What is required.
Find the line with "ring tip: (156, 166)" in the records below. Copy it and every line after it, up to and including the line with "pinky tip: (191, 241)".
BEGIN Available data
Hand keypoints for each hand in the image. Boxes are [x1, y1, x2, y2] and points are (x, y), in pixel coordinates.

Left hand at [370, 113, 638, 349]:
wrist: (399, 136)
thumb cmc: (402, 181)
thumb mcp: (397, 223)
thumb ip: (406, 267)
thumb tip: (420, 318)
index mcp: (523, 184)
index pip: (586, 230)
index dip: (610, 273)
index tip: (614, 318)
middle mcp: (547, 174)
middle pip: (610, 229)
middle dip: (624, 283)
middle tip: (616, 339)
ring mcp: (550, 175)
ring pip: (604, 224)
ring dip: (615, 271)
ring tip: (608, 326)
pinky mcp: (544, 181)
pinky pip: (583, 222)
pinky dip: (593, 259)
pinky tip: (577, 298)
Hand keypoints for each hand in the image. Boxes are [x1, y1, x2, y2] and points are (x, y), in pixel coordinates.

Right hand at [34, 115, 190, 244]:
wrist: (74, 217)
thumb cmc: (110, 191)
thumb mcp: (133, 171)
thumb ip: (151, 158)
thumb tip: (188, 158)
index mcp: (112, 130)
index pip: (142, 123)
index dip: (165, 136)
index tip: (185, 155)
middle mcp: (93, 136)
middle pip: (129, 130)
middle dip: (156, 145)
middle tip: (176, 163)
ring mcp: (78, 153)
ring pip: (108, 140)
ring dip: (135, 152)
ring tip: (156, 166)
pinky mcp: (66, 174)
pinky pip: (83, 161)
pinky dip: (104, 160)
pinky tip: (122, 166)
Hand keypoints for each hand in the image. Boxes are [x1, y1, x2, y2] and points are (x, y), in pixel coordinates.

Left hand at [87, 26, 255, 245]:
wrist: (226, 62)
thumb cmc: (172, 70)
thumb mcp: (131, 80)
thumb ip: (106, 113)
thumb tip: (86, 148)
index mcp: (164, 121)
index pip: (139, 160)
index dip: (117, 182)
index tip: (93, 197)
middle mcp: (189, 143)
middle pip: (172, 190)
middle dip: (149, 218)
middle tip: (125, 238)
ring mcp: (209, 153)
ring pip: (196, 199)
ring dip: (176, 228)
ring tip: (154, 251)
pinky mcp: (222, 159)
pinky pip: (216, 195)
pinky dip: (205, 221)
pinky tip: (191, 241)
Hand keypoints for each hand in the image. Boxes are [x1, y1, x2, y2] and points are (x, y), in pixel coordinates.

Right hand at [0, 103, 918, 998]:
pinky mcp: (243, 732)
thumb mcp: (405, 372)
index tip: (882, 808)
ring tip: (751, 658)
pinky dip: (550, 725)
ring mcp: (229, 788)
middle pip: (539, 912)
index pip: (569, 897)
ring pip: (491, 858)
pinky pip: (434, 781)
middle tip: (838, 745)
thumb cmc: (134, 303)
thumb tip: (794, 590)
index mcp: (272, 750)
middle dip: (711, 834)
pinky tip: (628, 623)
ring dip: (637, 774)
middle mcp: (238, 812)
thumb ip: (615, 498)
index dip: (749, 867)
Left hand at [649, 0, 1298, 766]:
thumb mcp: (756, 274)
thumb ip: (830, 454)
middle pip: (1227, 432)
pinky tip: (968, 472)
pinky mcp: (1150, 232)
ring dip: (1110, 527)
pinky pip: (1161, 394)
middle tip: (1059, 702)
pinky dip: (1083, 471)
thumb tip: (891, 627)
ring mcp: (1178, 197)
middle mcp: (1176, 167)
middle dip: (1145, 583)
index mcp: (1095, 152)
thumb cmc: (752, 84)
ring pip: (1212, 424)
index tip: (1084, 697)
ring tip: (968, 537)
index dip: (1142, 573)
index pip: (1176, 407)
END Available data
Problem solution.
ring tip: (156, 166)
pinky mcp: (66, 174)
pinky pip: (83, 161)
pinky dip: (104, 160)
pinky tip: (122, 166)
Hand keypoints for each hand in the image. Boxes are [x1, y1, x2, y2] and points are (x, y), in pixel coordinates.

Left hand at [87, 26, 255, 245]:
wrist: (226, 62)
thumb cmc: (172, 70)
thumb mcp: (131, 80)
thumb ip: (106, 113)
thumb tip: (86, 148)
index mcp: (164, 121)
index pip: (139, 160)
index dip: (117, 182)
index tip: (93, 197)
middle mcp: (189, 143)
middle pip: (172, 190)
middle dip: (149, 218)
middle tip: (125, 238)
ring mcp: (209, 153)
ring pip: (196, 199)
ring dip: (176, 228)
ring tip: (154, 251)
pinky mcp: (222, 159)
pinky pip: (216, 195)
pinky dip: (205, 221)
pinky tip: (191, 241)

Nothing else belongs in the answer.